List Prices Reach New Record High as Buyer Activity Remains Strong
The year got off to a mostly strong start with buyer activity and home prices rising even though seller activity was lackluster. Pending sales rose 3.5 percent to 3,033 signed contracts; new listings decreased 7.2 percent to 4,167 homes. In light of that, it’s no surprise that inventory levels fell 22.2 percent to 10,065 active properties—the lowest figure on record since January 2003. Prices continued along their upward trajectory. The median sales price rose 10.3 percent from last January, landing at $215,000. But the big news came by way of median list price, which rose 6.1 percent to $259,900, a record high. The price per square foot rose 7.2 percent to $126.
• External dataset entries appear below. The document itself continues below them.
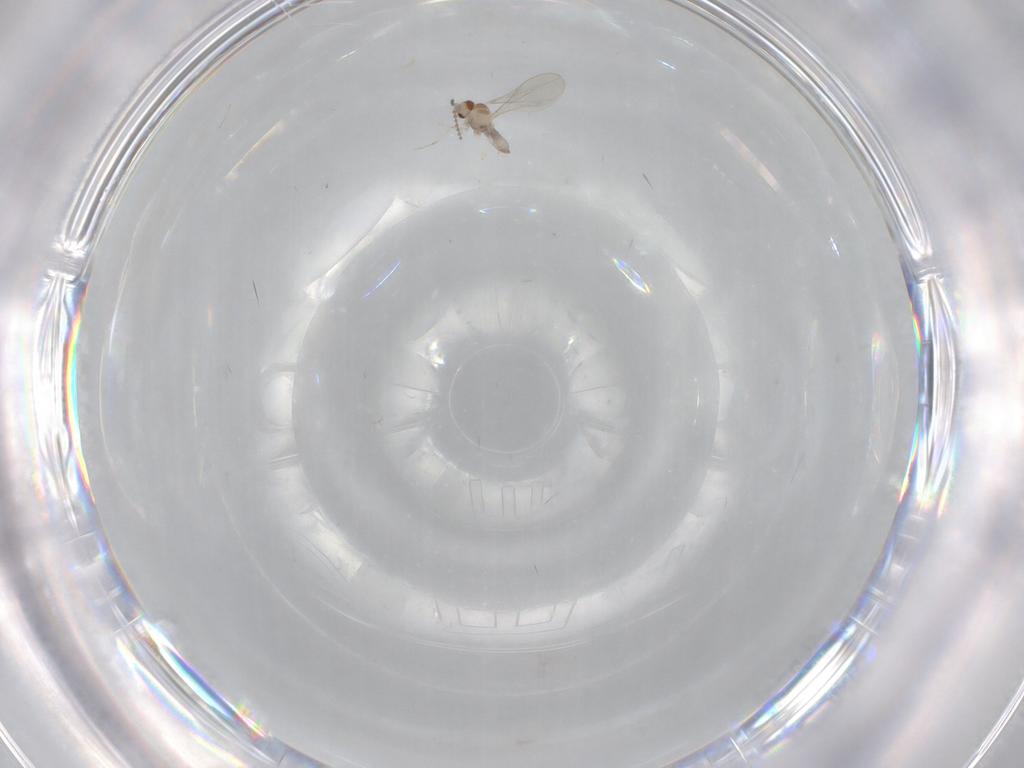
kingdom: Animalia
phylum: Arthropoda
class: Insecta
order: Diptera
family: Cecidomyiidae
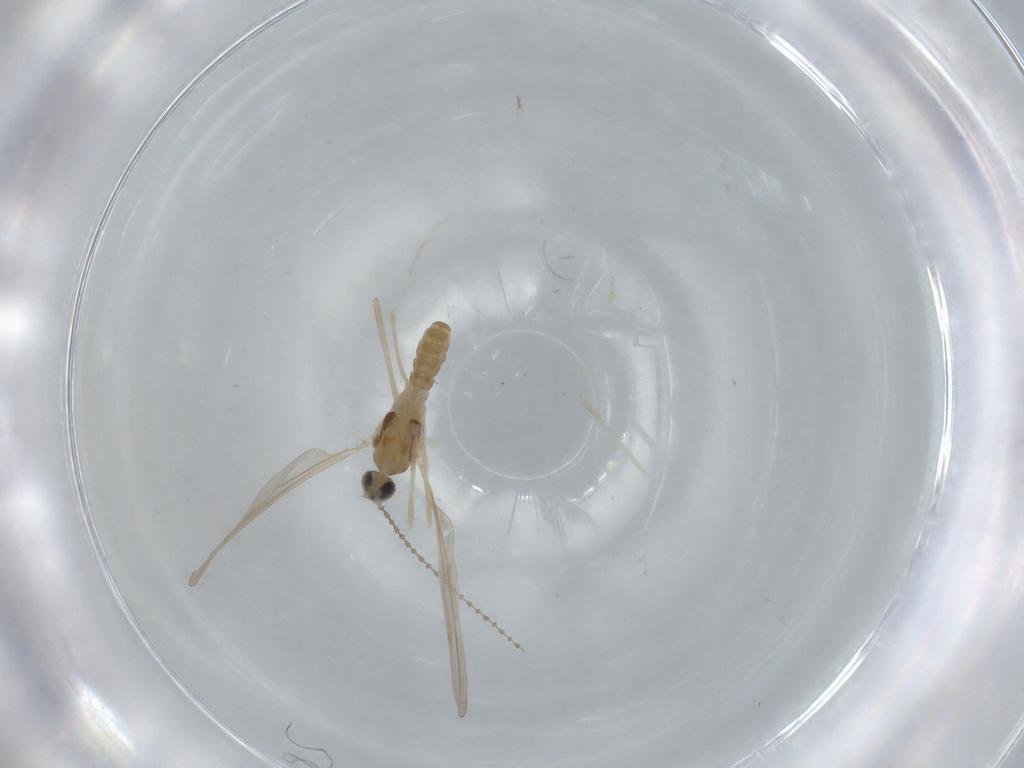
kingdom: Animalia
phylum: Arthropoda
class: Insecta
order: Diptera
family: Cecidomyiidae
Buyers wrote offers that were more in-line with asking prices, as the percent of original list price received at sale was up 1.5 percent to 95.0 percent. Furthermore, sellers tended to accept those offers in shorter amounts of time. Cumulative days on market declined 15.8 percent to 85 days, which is a brisk pace for January. Absorption rates tracked closely to inventory levels as months supply of inventory fell 32.3 percent to 2.1 months—also the lowest figure on record. Generally, five to six months of supply is considered a balanced market. While the metropolitan area as a whole is favoring sellers, not all areas, segments or price points necessarily reflect that.
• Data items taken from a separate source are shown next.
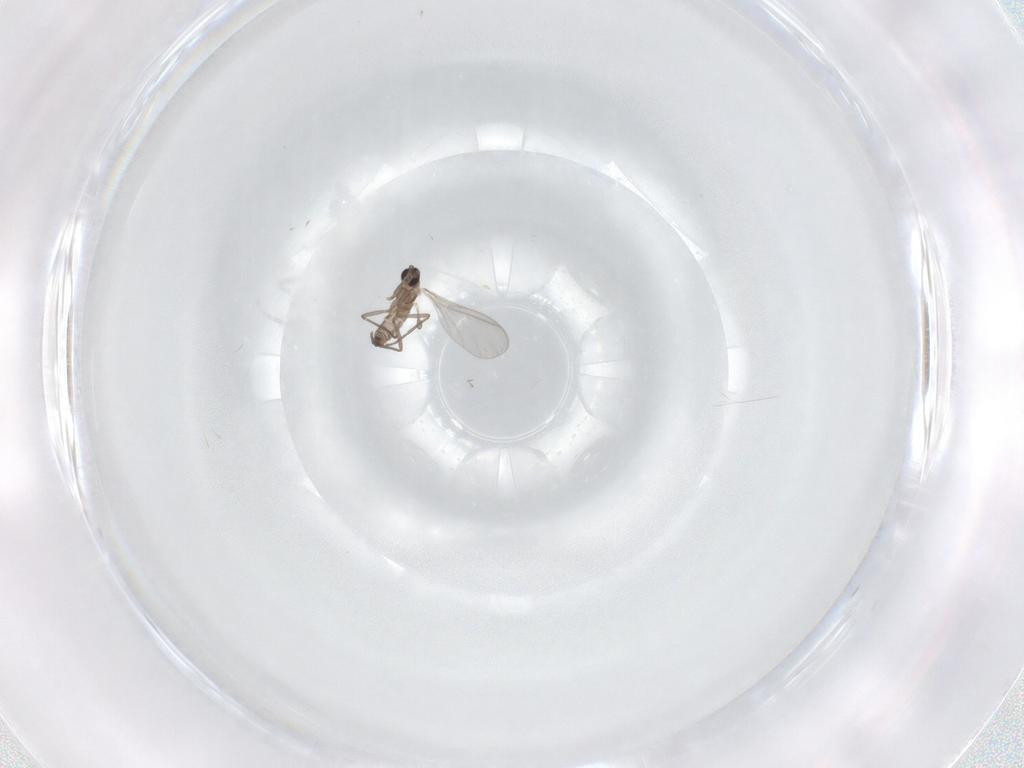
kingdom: Animalia
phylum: Arthropoda
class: Insecta
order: Diptera
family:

“We’re starting the year in the same low inventory environment in which we ended last year,” said Judy Shields, Minneapolis Area Association of REALTORS® (MAAR) President. “Record sales and rising prices should encourage sellers to list their home. That said, it’s critical that buyers have more choices as the year progresses.”
It’s important to assess specific area and segment performance, since no single property spans the entire metro area nor all market segments and price points. The percentage of sales that were foreclosure or short sale fell to 13.9 percent while traditional sales rose 27.3 percent. Single-family homes continued to dominate sales volume, even though townhomes had the strongest year-over-year gain. Previously-owned home sales increased at a faster pace than new construction, but not by much. Sales activity in the $150,000 and below range declined nearly 18.0 percent while activity in all other price ranges is rising. Edina, St. Louis Park, Plymouth, Hopkins, Uptown and Southwest Minneapolis all saw record prices in 2015.
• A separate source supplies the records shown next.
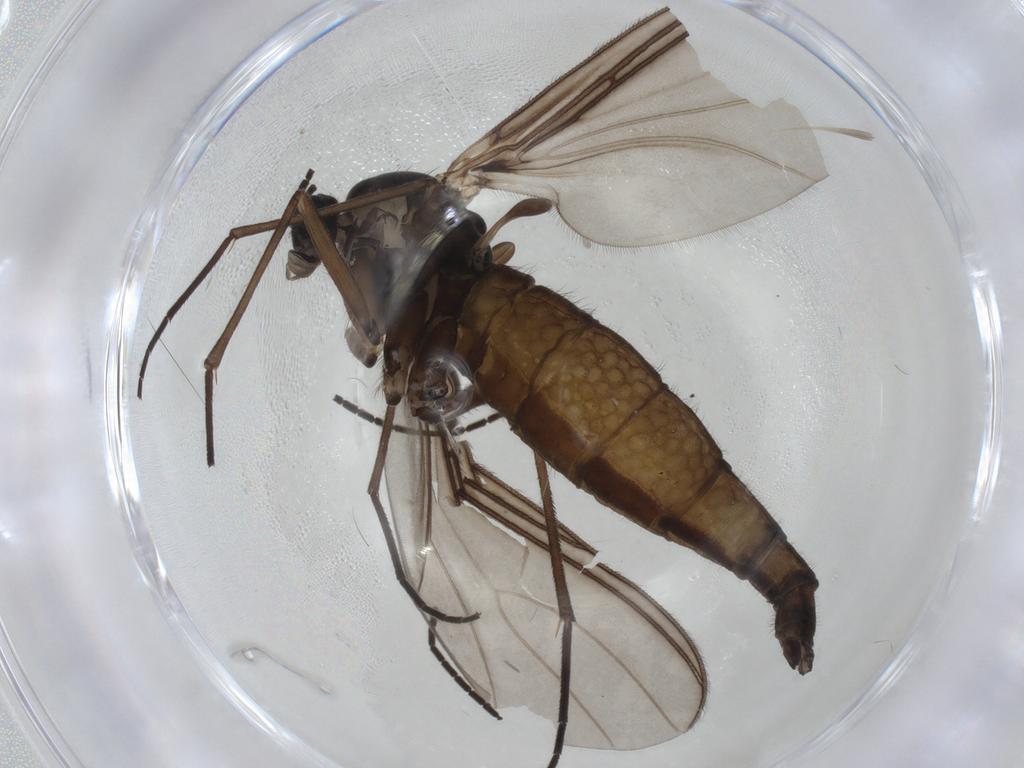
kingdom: Animalia
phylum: Arthropoda
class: Insecta
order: Diptera
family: Sciaridae
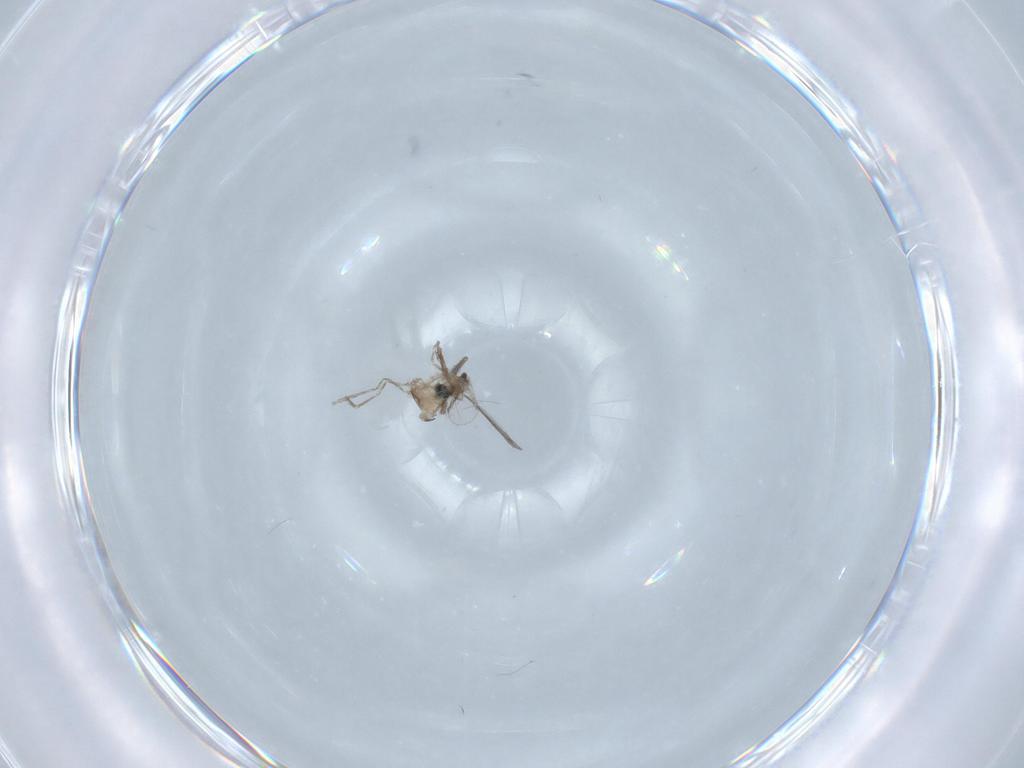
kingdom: Animalia
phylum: Arthropoda
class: Insecta
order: Diptera
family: Cecidomyiidae
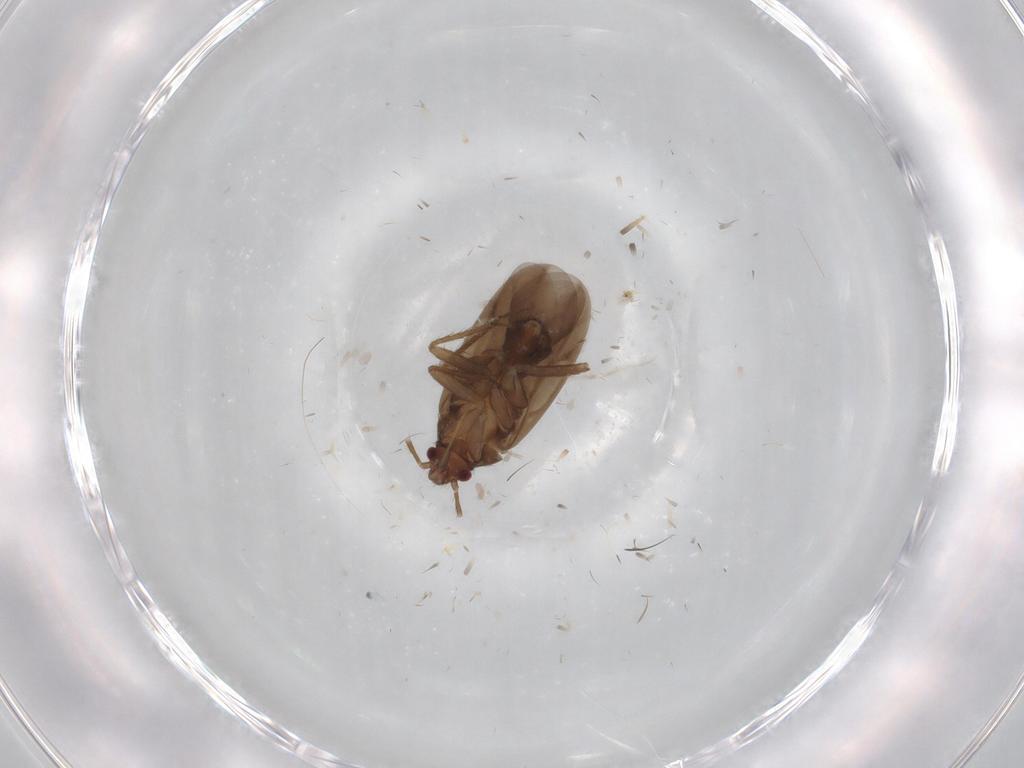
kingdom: Animalia
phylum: Arthropoda
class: Insecta
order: Hemiptera
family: Ceratocombidae
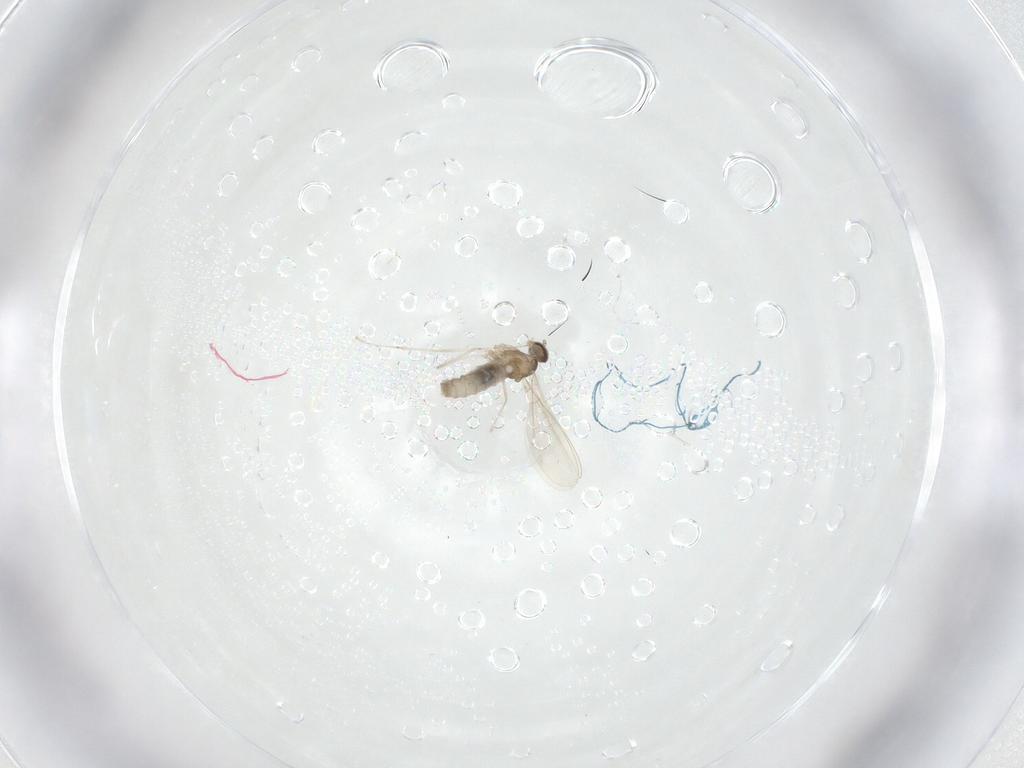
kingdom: Animalia
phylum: Arthropoda
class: Insecta
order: Diptera
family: Cecidomyiidae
Recent jobs and wage data has remained mostly positive. Wages are growing at their fastest pace in six years—an encouraging sign that should offset declining affordability brought on by rising prices and interest rates. The latest Bureau of Labor Statistics figures show the Minneapolis-St. Paul-Bloomington metropolitan area had the second lowest unemployment rate of any major metro area at 3.1 percent compared to 4.9 percent nationally. Mortgage rates are still below 4.0 percent compared to a long-term average of about 8.0 percent. Rates actually went down after the Federal Reserve’s December hike, though marginally higher rates are expected this year. The normalization process will be slow and incremental and shouldn’t disrupt the recovery.
“This year’s spring market started earlier and stronger than in past years,” said Cotty Lowry, MAAR President-Elect. “It should also offer some insight into the impact of rising home prices, changing interest rates, an election cycle and a volatile stock market.”